• [PROBLEM TO WORK ON] Can you repeat every line of the data below word for word, leaving the pictures out of your answer?

• [TASK MATERIAL]
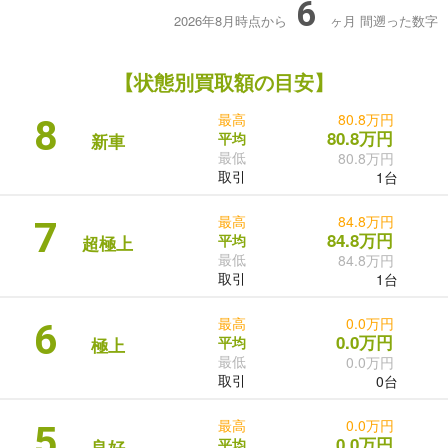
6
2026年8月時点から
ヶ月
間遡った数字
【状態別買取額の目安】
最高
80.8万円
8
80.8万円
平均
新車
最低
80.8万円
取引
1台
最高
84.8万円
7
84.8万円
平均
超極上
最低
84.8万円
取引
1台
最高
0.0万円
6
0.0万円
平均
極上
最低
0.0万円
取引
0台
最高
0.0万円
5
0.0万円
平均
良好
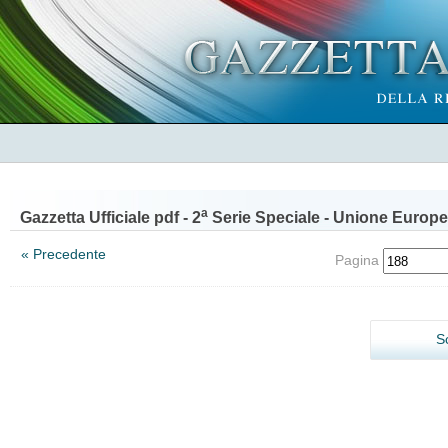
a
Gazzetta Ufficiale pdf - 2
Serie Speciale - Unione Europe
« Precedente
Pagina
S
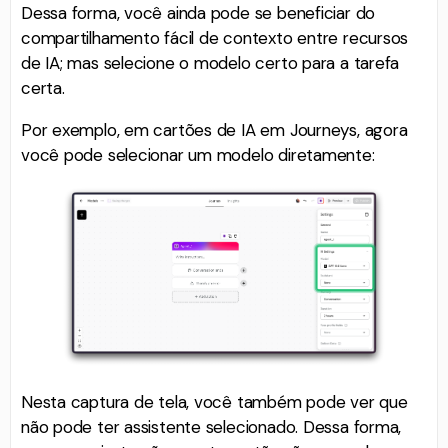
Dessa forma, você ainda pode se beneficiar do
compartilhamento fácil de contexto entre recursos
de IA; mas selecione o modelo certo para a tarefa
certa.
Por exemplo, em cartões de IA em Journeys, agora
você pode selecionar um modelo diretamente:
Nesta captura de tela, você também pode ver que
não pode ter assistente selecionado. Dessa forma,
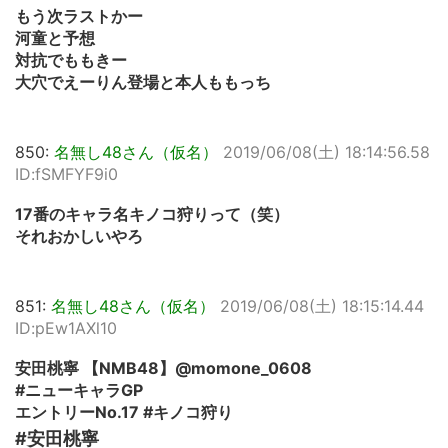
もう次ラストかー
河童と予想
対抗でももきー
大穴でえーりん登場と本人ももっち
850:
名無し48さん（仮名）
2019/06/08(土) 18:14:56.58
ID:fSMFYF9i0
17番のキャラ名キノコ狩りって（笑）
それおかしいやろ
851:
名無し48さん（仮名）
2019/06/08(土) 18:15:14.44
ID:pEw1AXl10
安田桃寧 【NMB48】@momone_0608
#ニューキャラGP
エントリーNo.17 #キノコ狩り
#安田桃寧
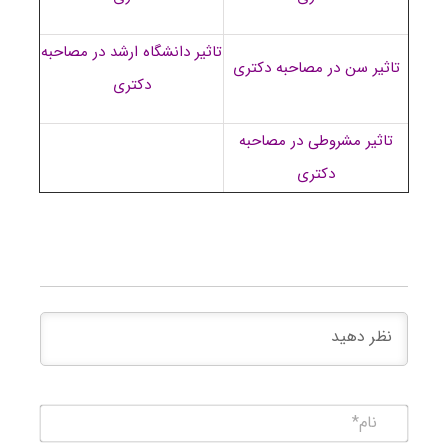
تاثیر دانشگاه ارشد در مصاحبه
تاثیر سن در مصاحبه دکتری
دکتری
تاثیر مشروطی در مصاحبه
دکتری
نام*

• [RESULT OF THIS EXERCISE]
6
2026年8月時点から
ヶ月
間遡った数字
【状態別買取額の目安】
最高
80.8万円
8
80.8万円
平均
新車
最低
80.8万円
取引
1台
最高
84.8万円
7
84.8万円
平均
超極上
最低
84.8万円
取引
1台
最高
0.0万円
6
0.0万円
平均
極上
最低
0.0万円
取引
0台
最高
0.0万円
5
0.0万円
平均
良好
a
Gazzetta Ufficiale pdf - 2
Serie Speciale - Unione Europe
« Precedente
Pagina
S
Dessa forma, você ainda pode se beneficiar do
compartilhamento fácil de contexto entre recursos
de IA; mas selecione o modelo certo para a tarefa
certa.
Por exemplo, em cartões de IA em Journeys, agora
você pode selecionar um modelo diretamente:
Nesta captura de tela, você também pode ver que
não pode ter assistente selecionado. Dessa forma,
もう次ラストかー
河童と予想
対抗でももきー
大穴でえーりん登場と本人ももっち
850:
名無し48さん（仮名）
2019/06/08(土) 18:14:56.58
ID:fSMFYF9i0
17番のキャラ名キノコ狩りって（笑）
それおかしいやろ
851:
名無し48さん（仮名）
2019/06/08(土) 18:15:14.44
ID:pEw1AXl10
安田桃寧 【NMB48】@momone_0608
#ニューキャラGP
エントリーNo.17 #キノコ狩り
#安田桃寧
تاثیر دانشگاه ارشد در مصاحبه
تاثیر سن در مصاحبه دکتری
دکتری
تاثیر مشروطی در مصاحبه
دکتری
نام*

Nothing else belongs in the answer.